Aircraft reconnaissance data are subject to uncertainty for a number of reasons. It is not used consistently for all storms because of costs, different aspects of the entire storm cannot be sampled simultaneously, and planes need to return to base to refuel, resulting in data gaps. There is also uncertainty in peak wind speed measurements because it is difficult to determine where the strongest winds are occurring. Because the center of the storm circulation is typically easy to identify from satellite imagery or radar, there is less uncertainty in measuring the minimum central pressure of a storm using dropsondes, especially of intense storms with well-defined eyes.

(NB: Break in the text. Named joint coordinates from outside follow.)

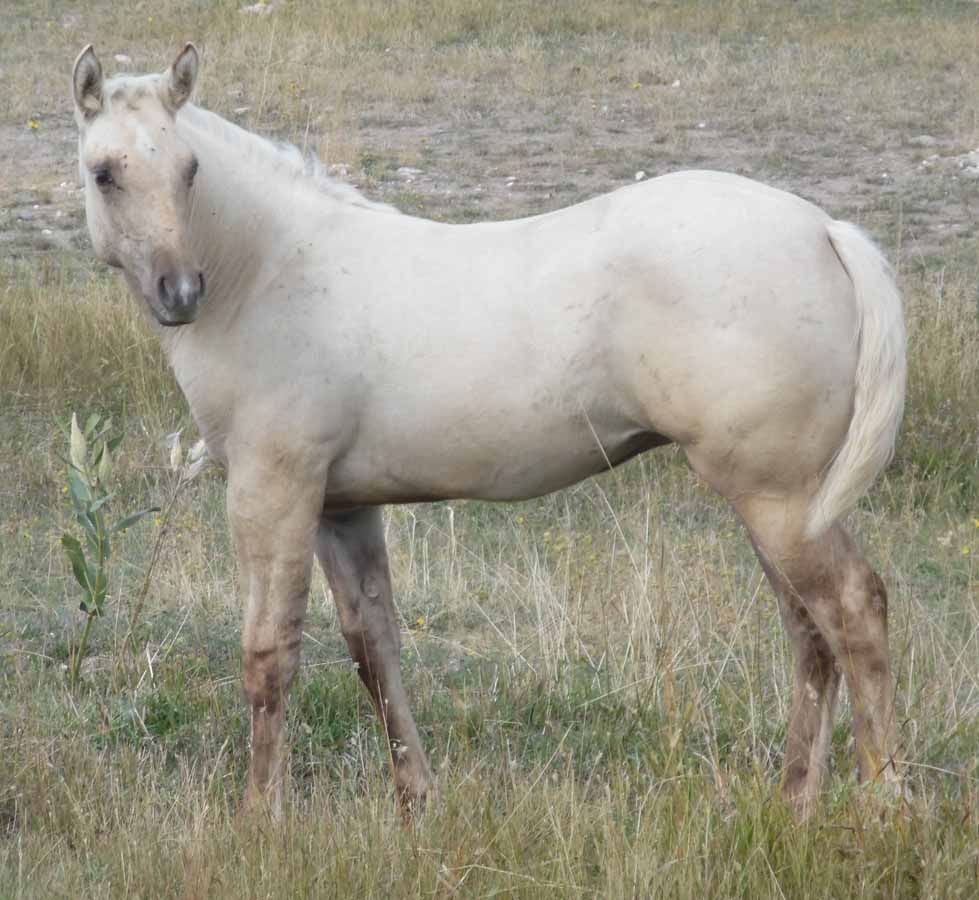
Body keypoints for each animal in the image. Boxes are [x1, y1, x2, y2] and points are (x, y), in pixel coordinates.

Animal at [71, 43, 906, 820]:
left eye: (190, 168)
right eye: (104, 172)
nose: (180, 292)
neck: (271, 272)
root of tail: (823, 229)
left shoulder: (272, 492)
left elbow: (269, 653)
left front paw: (260, 818)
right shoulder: (342, 509)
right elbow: (373, 649)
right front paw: (415, 800)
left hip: (778, 498)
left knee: (853, 612)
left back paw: (885, 804)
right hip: (774, 505)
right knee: (809, 633)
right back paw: (793, 804)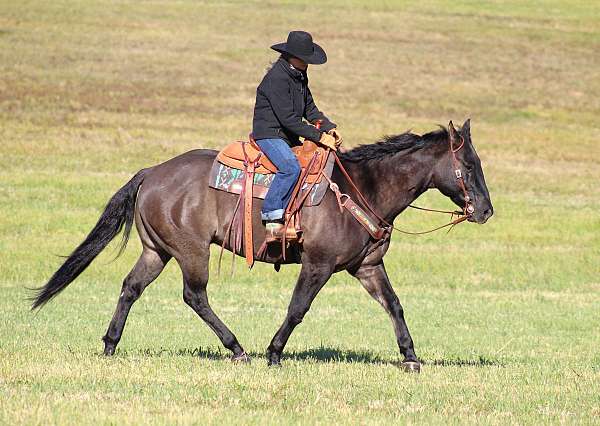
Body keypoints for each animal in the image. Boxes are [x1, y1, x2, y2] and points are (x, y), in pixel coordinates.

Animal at [31, 119, 492, 370]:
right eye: (469, 165)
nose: (486, 211)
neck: (364, 188)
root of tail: (152, 172)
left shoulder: (367, 267)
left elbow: (394, 305)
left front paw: (411, 356)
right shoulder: (318, 265)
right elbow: (298, 308)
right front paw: (274, 351)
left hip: (156, 251)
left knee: (131, 288)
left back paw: (110, 345)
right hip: (191, 252)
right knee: (194, 296)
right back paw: (238, 349)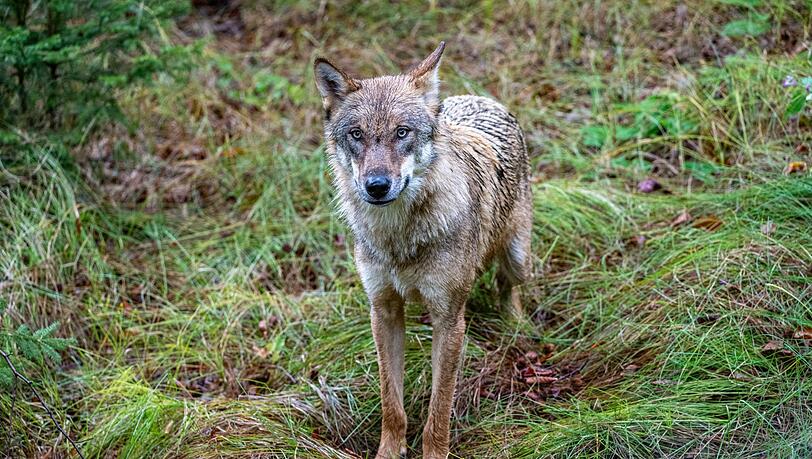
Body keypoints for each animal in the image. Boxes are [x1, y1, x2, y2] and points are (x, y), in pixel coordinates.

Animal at [314, 42, 532, 458]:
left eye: (402, 132)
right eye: (356, 134)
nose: (377, 185)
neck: (399, 238)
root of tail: (479, 99)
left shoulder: (449, 321)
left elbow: (439, 406)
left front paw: (433, 451)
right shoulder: (383, 311)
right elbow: (391, 401)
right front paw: (389, 450)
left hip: (518, 259)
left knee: (507, 286)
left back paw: (516, 325)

Furthermore, how efficiently momentum is transferred from the mid-levels to the surface is constantly changing, which makes it difficult to know whether the peak wind was sampled. Because tropical cyclones are dynamic, there is also uncertainty in the assumption that the sampled part of the storm is representative of the entire storm. As a result, the NHC tends to be conservative in their estimates and errs on the high side for intensity estimates.
Satellite Remote Sensing
The majority of agencies that do not use aircraft reconnaissance heavily rely on the Dvorak technique4 to estimate tropical cyclone intensity. The Dvorak technique originated as a purely subjective cloud pattern matching technique in the late 1960s, then evolved to become a more objective assessment based on infrared satellite data in the late 1990s (Figure 3). The Dvorak technique uses satellite estimates of cloud-top brightness temperature (in general, the colder the cloud top, the more intense the storm).

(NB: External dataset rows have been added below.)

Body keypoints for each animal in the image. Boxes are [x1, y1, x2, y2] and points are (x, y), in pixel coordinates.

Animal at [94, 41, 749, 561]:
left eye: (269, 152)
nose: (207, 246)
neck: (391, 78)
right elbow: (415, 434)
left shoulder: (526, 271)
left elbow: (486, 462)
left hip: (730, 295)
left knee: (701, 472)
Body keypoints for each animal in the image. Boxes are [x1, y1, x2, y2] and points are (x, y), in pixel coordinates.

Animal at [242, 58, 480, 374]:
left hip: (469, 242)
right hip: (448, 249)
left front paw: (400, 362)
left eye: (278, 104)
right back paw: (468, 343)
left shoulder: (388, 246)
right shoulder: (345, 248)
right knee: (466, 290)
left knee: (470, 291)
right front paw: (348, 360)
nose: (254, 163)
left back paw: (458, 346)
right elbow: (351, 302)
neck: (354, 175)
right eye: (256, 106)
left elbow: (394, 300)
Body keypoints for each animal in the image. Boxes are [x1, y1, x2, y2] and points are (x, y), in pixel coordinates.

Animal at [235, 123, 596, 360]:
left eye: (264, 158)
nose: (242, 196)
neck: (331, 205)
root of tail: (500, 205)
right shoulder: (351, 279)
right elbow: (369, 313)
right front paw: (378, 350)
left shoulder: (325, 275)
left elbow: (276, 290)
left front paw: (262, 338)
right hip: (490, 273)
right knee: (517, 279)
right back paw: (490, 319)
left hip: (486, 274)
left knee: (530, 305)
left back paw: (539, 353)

Because storm size, environmental pressure, and sea surface temperatures (among other characteristics) vary by basin, basin-specific wind-pressure relationships were developed to estimate central pressure and wind speed.

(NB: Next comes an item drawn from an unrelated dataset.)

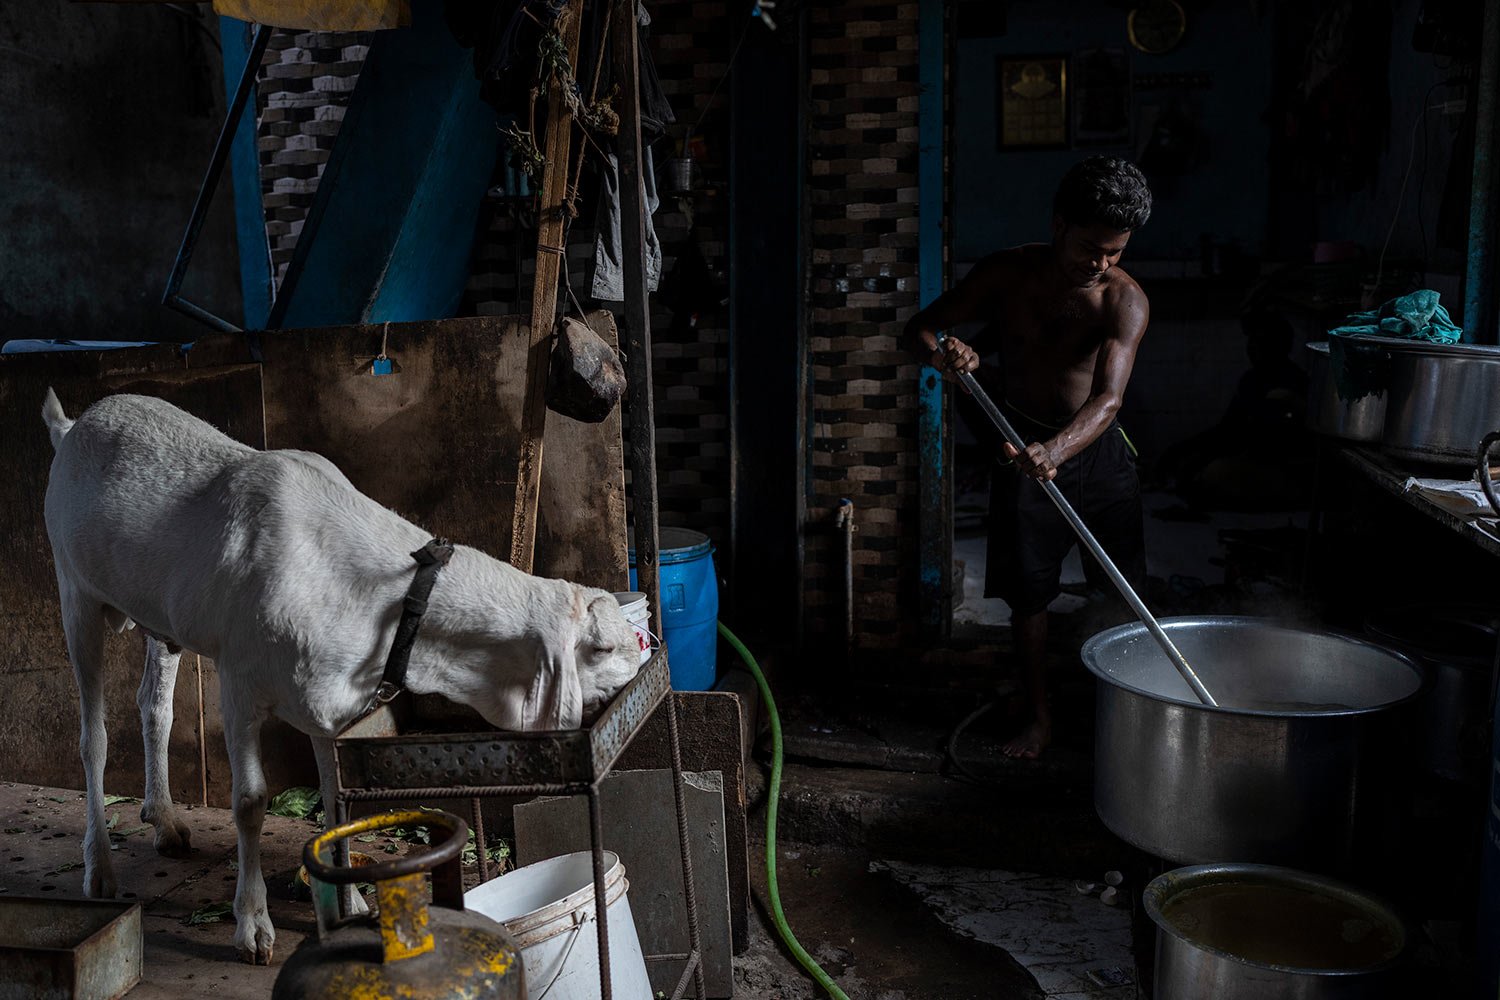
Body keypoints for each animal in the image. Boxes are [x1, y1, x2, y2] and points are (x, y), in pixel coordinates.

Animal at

Sources of uncertainty in the Dvorak technique relate to the inherent limitations in empirical methods, which allow for the possibility of subjective analysis and user error. Tropical cyclones are complex and dynamic systems; the relationship between cloud top temperature and surface wind speeds varies from storm to storm, even for ones that appear similar on satellite imagery.
HURDAT—The World's Best Known Best Track Data Set
The Atlantic hurricane database, or HURDAT, is maintained by the National Hurricane Center (RSMC Miami) and is arguably the most well-known and scrutinized best track data set in the world. Beginning in the late 1990s, the NHC has been reanalyzing and revising historical tropical cyclone data as part of the HURDAT Reanalysis Project. This effort improves upon earlier tropical cyclone frequency and intensity estimates and removes systematic biases and errors, some of which were the result of antiquated analysis techniques that are inconsistent with the latest understanding of tropical cyclones. Additional variables, including radius of maximum wind, environmental pressure, and various wind radii (distance from center to 34-, 50-, or 64-knot winds by quadrant), are also provided—if discernible in the data.